HathiTrust/Summon Deal Increases Search Access to In-Copyright Works
By Josh Hadro Mar 28, 2011With the Google Books corpus on hold, many have turned their attention to other possible venues of research access for students and scholars, including the HathiTrust digital archive. Initially built upon a foundation of Google book scans, HathiTrust (based at the University of Michigan, Ann Arbor) has grown to encompass more than eight million volumes from a variety of sources. Now, a partnership with Serials Solutions (a ProQuest business unit) presents a new option for academic libraries seeking to give researchers an entre into a massive collection of research.
The Summon integration is set to go live this summer, and will allow subscribing institutions to link their print holdings to the heavy-duty search indexing that's been done by the HathiTrust for works in its collection. Asked how tight the integration between the two would be, Michael Gersch, ProQuest Senior Vice President and General Manager, Serials Solutions, told LJ a Hathi-enabled Summon setup "will search the full text of HathiTrust volumes and point users to the correct place for their institution. That could be a book on the shelf, an ebook through a vendor such as ebrary, or an open access source (freely available in the case of public domain works) version such as Hathi itself or Project Gutenberg."

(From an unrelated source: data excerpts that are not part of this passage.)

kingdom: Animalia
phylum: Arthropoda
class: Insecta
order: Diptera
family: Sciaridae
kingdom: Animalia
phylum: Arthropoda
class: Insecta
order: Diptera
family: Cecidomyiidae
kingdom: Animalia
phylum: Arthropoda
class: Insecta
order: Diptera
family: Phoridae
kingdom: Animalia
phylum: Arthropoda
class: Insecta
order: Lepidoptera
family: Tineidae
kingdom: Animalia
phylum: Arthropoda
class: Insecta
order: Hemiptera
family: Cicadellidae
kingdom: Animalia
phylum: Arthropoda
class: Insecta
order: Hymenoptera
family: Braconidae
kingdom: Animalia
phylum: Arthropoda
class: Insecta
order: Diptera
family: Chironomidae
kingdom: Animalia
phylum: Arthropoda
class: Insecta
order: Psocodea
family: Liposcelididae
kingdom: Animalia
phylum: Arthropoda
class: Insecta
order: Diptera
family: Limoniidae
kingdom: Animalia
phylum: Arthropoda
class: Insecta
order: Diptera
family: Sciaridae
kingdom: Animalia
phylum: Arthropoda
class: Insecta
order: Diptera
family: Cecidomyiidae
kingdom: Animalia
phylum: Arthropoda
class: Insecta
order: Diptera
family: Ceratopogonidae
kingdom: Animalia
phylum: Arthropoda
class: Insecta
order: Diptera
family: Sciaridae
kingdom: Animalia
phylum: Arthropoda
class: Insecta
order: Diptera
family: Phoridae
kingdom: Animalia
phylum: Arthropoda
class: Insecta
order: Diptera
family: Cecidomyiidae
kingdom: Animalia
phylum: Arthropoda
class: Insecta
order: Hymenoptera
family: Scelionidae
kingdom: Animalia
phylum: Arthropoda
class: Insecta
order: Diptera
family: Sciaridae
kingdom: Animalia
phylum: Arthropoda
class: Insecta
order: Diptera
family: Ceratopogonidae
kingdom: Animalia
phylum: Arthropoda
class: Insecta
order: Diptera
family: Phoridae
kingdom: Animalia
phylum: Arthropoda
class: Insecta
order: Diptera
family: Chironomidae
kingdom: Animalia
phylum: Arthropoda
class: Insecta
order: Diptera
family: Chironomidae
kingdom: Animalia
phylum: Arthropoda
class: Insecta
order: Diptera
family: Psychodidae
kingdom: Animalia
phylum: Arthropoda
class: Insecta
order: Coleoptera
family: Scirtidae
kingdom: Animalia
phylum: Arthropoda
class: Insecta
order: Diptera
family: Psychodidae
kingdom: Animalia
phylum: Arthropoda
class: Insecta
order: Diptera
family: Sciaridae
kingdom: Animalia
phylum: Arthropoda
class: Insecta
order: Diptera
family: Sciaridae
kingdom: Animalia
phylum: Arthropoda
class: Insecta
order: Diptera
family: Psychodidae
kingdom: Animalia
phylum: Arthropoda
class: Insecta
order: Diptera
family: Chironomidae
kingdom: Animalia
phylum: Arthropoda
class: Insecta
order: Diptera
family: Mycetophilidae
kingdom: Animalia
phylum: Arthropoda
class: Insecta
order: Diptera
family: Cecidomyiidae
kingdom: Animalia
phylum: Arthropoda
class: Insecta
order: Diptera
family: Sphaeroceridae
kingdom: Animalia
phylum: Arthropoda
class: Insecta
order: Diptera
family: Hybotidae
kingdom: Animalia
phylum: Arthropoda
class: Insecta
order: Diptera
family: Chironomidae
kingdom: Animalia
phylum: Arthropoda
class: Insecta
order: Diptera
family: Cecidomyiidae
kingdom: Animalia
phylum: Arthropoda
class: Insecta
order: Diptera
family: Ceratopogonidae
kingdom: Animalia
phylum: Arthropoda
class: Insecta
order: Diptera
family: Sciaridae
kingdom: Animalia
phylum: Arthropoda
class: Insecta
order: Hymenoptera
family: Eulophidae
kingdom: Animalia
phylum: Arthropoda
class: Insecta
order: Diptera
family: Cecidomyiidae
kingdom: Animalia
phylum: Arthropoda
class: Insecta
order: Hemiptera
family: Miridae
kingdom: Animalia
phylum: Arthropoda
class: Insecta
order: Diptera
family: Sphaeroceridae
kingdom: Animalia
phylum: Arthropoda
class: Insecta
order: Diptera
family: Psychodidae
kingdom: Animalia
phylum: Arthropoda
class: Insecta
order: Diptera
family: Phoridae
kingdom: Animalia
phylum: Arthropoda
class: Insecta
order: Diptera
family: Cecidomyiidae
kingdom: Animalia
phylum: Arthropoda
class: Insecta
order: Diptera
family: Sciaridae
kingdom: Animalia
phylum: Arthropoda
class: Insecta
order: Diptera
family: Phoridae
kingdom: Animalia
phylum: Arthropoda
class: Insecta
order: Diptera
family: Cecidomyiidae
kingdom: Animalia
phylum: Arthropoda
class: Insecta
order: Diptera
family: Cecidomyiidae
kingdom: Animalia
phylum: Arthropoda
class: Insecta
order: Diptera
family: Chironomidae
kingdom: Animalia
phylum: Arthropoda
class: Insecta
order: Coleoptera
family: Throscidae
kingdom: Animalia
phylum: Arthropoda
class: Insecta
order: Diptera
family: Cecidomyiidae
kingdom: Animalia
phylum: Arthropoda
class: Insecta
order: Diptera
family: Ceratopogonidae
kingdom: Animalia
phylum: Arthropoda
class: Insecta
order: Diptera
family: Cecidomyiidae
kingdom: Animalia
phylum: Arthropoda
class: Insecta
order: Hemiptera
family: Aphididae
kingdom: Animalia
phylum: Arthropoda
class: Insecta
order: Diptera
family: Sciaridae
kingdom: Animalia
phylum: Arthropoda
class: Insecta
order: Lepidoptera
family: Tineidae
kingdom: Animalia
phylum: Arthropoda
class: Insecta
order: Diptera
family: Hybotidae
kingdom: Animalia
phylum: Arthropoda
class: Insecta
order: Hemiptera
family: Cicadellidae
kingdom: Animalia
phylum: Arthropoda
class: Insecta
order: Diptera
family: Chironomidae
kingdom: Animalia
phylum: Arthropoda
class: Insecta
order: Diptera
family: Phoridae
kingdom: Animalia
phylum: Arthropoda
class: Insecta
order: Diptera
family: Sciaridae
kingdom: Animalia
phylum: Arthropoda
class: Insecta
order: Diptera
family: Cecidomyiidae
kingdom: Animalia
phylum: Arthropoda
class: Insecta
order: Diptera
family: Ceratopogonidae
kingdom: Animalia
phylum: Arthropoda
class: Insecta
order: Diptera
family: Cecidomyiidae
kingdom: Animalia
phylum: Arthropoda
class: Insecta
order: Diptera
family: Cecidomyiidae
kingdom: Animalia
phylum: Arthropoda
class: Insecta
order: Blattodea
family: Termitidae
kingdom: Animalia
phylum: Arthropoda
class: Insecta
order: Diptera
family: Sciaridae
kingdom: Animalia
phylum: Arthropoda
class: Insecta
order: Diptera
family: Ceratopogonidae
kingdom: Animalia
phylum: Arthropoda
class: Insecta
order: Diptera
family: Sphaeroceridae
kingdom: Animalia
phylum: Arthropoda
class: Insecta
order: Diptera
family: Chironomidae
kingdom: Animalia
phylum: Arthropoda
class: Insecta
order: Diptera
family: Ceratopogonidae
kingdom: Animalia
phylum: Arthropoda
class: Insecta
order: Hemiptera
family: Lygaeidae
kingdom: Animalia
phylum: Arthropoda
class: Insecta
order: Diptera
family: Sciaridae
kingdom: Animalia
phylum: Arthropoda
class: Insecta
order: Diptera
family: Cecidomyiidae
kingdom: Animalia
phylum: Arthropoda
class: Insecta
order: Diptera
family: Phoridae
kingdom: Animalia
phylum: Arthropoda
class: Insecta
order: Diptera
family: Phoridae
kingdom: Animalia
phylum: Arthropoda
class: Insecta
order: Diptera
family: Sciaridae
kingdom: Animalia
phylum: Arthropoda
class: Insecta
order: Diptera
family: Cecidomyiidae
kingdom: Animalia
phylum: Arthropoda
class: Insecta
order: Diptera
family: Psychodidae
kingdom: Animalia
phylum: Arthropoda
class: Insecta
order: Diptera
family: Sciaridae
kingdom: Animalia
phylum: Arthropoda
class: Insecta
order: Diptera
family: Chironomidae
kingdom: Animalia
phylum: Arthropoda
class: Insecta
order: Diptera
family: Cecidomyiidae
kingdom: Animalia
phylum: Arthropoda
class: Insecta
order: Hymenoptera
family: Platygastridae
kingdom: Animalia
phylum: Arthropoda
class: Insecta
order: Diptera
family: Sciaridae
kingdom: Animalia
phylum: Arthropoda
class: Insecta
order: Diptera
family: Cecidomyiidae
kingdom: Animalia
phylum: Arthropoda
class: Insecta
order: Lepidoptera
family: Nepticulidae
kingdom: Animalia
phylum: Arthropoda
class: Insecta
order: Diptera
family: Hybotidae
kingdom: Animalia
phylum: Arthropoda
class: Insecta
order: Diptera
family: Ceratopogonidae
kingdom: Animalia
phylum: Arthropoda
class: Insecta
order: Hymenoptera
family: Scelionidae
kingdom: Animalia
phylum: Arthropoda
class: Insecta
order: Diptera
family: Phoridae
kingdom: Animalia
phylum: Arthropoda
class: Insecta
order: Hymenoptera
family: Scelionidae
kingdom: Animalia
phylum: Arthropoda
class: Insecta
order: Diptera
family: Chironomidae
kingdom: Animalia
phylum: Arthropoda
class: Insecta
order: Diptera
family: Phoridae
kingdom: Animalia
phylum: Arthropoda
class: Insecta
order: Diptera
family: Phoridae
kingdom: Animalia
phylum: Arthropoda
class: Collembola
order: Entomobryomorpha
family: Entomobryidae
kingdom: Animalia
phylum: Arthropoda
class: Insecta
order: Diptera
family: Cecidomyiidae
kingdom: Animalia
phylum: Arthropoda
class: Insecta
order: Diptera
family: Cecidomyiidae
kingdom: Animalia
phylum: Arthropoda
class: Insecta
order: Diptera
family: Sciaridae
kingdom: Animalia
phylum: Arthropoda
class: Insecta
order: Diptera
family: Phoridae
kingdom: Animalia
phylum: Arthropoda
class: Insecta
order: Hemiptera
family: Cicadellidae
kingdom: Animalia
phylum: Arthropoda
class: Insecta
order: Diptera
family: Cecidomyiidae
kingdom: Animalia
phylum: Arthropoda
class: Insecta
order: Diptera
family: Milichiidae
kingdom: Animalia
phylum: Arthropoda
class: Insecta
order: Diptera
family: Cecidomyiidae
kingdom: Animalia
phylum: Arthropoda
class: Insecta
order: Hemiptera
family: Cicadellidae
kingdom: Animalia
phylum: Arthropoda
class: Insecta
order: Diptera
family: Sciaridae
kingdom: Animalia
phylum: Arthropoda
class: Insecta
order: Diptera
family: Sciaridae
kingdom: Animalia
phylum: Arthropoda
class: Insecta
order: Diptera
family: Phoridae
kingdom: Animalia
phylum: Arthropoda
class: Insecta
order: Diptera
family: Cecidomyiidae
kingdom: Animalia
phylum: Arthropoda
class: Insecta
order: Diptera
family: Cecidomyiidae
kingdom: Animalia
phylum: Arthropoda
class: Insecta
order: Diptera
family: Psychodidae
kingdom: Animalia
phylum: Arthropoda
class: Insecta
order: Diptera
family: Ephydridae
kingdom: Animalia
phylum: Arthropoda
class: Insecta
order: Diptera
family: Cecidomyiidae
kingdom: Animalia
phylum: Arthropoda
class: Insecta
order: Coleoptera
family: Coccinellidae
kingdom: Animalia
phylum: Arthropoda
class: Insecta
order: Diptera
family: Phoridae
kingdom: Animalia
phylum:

The HathiTrust corpus is already searchable via two interfaces, including a WorldCat prototype built by OCLC, and the native HathiTrust interface, slated to be upgraded this summer as well. With a Summon implementation, librarians can also choose to include the entire HathiTrust search index, or just the public domain materials.
Orphan work access
Most recently published works are already featured on digital platforms, and many have struck agreements with search providers like Serials Solutions to bolster search access through other commercial search interfaces. Public domain titles, by contrast, are already searchable and viewable in full-text via the Google Books interface, among others. One of the long-missing pieces of the puzzle, however, has been deep search access to the class of materials known as orphan works—titles out of print but still under copyright.
As John Wilkin, executive director of HathiTrust and associate university librarian at the University of Michigan, told LJ, "orphan works have certainly been the major topic of conversation in the aftermath of the failure of the settlement." However, while acknowledged as a primary concern, the full extent of the orphan works issue is itself only partially understood.
During the course of the settlement fairness hearings, Google reps have described orphan works as little more than "a phrase used as a political football," while former R.R. Bowker president Michael Cairns suggested in September 2009 that the total number of U.S. orphan works was on the order of 580,000. However, Wilkin believes most estimates so far have been too conservative. In a recently published report titled "Bibliographic Indeterminacy and the Scale of Problems and Opportunities of 'Rights' in Digital Collection Building," he sets out in to revise the best orphan works estimate based on data from the HathiTrust collection and the IMLS-funded copyright sleuthing efforts at the University of Michigan.
Noting that his initial paper is only a foray, Wilkin said, "I put some hypotheses out there to be tested, and found that of the entire corpus of published [world] literature, 50% of them are orphans." That 50% is based on a series of estimations, proposing that roughly 12.6% of orphan works were published between 1923-1963, 13.6% from 1964-1977, and 23.8% from 1978 and after.
Wilkin, cautioned, however, that "the numbers add up, but whether they're real or not depends entirely on analysis that nobody has done." Still, Wilkin believes there to be more than 2.5 million orphan works among the archive's current holdings and that the proportion of orphan works is likely to far outstrip the amount of public domain material in the archive, currently around 2.2 million items, or 26% of the collection, as more in-copyright works are scanned and indexed. If the true number of orphan works is anywhere near Wilkin's estimate, that's likely to make increased access to those works an even higher priority for librarians, as the likelihood of a licensable orphan works database evaporates with the Google settlement.